Can we Build a Consciousness Meter?
Abstract:
One of the central challenges facing the science of consciousness is that of identifying ways of measuring consciousness. Can we go beyond our pre-theoretical ways of detecting consciousness and develop measures that are independently validated? Some theorists think not, and argue that we are necessarily restricted to the pre-theoretical markers of consciousness with which we begin. Other theorists are more optimistic, and think that we will be able to develop independent measures of consciousness.

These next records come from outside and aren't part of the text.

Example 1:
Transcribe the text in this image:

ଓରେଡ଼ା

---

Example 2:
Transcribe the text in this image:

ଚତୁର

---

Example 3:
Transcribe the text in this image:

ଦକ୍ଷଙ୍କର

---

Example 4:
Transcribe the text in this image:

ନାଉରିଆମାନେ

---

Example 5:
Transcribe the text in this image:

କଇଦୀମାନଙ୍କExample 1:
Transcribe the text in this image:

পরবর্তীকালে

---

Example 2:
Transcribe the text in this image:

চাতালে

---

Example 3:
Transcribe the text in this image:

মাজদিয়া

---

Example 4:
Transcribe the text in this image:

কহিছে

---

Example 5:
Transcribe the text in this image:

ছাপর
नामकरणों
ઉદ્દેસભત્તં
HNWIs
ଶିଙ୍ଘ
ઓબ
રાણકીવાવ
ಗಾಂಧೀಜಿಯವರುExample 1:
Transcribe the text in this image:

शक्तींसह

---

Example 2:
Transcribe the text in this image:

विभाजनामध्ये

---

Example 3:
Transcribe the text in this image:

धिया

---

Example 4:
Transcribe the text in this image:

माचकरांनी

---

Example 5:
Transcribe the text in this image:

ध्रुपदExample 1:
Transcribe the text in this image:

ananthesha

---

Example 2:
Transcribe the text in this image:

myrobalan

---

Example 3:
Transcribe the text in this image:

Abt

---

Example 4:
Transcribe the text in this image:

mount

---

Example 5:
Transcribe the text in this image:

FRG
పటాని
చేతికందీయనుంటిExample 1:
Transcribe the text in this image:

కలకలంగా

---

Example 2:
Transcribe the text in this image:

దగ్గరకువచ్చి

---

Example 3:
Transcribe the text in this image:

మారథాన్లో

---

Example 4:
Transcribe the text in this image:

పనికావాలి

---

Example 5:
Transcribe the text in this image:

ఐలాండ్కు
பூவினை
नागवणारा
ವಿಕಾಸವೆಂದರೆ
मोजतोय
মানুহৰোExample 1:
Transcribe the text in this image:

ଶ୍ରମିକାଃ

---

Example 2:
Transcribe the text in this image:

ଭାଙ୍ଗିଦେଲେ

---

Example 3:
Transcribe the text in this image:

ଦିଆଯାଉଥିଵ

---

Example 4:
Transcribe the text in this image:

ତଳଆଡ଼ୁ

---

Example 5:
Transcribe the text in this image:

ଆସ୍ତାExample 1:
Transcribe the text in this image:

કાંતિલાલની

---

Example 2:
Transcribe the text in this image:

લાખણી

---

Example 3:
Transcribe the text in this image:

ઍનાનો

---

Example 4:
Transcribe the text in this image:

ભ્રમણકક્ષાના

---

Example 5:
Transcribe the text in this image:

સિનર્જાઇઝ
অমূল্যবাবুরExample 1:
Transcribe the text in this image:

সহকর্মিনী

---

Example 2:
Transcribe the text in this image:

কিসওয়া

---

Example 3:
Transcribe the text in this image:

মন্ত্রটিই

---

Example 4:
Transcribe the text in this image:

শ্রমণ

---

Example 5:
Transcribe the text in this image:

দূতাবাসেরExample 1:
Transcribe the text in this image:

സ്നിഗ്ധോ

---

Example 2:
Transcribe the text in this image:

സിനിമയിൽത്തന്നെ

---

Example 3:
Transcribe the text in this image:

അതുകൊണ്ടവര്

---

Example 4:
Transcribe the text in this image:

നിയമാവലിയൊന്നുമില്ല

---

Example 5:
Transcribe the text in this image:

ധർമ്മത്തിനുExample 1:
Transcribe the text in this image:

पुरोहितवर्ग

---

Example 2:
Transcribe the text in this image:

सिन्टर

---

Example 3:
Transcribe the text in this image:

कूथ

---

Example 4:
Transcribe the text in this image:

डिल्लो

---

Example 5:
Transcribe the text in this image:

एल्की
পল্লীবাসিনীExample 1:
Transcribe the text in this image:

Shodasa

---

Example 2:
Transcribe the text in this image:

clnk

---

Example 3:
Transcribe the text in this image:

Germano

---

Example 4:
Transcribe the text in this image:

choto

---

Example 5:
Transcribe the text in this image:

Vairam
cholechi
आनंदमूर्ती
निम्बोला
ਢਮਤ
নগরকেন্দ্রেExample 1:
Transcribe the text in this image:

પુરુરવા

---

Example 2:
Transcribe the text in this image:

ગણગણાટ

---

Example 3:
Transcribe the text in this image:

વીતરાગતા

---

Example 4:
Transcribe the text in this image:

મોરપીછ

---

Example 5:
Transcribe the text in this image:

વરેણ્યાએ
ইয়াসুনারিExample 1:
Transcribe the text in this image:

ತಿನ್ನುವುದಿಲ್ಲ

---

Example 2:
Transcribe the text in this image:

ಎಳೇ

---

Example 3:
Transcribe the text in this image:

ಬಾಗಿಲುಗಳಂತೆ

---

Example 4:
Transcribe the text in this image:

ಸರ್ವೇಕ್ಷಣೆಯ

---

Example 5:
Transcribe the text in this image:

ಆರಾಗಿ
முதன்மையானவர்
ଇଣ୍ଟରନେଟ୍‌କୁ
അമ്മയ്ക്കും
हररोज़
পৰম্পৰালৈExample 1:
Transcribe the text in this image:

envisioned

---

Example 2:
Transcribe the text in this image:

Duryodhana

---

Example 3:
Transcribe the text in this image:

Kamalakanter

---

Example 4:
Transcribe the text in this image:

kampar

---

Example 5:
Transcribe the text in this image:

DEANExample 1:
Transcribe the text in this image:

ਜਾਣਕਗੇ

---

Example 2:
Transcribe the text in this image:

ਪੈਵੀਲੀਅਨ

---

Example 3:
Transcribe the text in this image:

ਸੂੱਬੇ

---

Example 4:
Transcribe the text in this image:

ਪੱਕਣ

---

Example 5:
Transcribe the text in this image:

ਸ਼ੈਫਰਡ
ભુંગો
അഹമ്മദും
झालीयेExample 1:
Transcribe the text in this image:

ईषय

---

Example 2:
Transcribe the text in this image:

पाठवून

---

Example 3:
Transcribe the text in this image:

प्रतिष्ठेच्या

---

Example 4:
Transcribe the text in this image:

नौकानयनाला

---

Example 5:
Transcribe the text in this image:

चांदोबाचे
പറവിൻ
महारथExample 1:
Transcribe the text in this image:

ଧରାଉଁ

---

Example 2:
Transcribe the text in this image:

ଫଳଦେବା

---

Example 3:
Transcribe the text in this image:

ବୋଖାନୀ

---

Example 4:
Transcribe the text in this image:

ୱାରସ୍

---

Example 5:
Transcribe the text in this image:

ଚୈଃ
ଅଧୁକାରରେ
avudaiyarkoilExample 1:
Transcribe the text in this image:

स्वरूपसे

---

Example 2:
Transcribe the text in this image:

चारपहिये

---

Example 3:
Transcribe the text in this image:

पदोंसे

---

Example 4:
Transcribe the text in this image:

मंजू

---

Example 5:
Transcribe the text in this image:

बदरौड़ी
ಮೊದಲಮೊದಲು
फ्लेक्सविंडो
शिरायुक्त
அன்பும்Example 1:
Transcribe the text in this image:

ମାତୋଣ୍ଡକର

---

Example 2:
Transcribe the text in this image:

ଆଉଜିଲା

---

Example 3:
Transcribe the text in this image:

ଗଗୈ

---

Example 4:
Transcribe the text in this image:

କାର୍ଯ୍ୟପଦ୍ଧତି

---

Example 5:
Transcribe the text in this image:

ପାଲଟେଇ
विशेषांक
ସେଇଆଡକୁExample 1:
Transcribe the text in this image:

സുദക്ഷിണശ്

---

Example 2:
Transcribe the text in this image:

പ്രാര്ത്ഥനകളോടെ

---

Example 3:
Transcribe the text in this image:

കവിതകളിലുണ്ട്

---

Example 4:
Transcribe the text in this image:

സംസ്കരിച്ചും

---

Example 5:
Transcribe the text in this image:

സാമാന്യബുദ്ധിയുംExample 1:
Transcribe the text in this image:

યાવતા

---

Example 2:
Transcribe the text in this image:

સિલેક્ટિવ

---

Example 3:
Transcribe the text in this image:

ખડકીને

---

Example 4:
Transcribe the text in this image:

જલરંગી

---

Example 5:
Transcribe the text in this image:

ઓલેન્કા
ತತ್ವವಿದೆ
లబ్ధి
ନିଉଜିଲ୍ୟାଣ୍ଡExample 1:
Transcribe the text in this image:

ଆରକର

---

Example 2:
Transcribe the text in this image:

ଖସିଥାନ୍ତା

In this talk I critically examine one proposal for how to identify measures of consciousness—the natural kind approach—and ask whether it can be reconciled with various widely-held commitments in the philosophy of mind.
Date: 4 May 2017
Time: 2pm to 5pm
Venue: Philosophy Meeting Room (AS3-05-23)
About the Speaker:
Tim Bayne is a philosopher of mind and cognitive science, with a particular interest in the nature of consciousness. He completed an undergraduate degree in Philosophy and Religious Studies at the University of Otago (New Zealand), and a Ph.D in Philosophy at the University of Arizona. He has taught at Macquarie University, the University of Western Ontario, the University of Manchester and the University of Oxford. He is currently Professor of Philosophy at Monash University in Melbourne Australia. He is an editor of the Oxford Companion to Consciousness and the author of The Unity of Consciousness (OUP, 2010), Thought: A Very Short Introduction (OUP, 2013) and A Very Short Introduction to the Philosophy of Religion (OUP, 2017).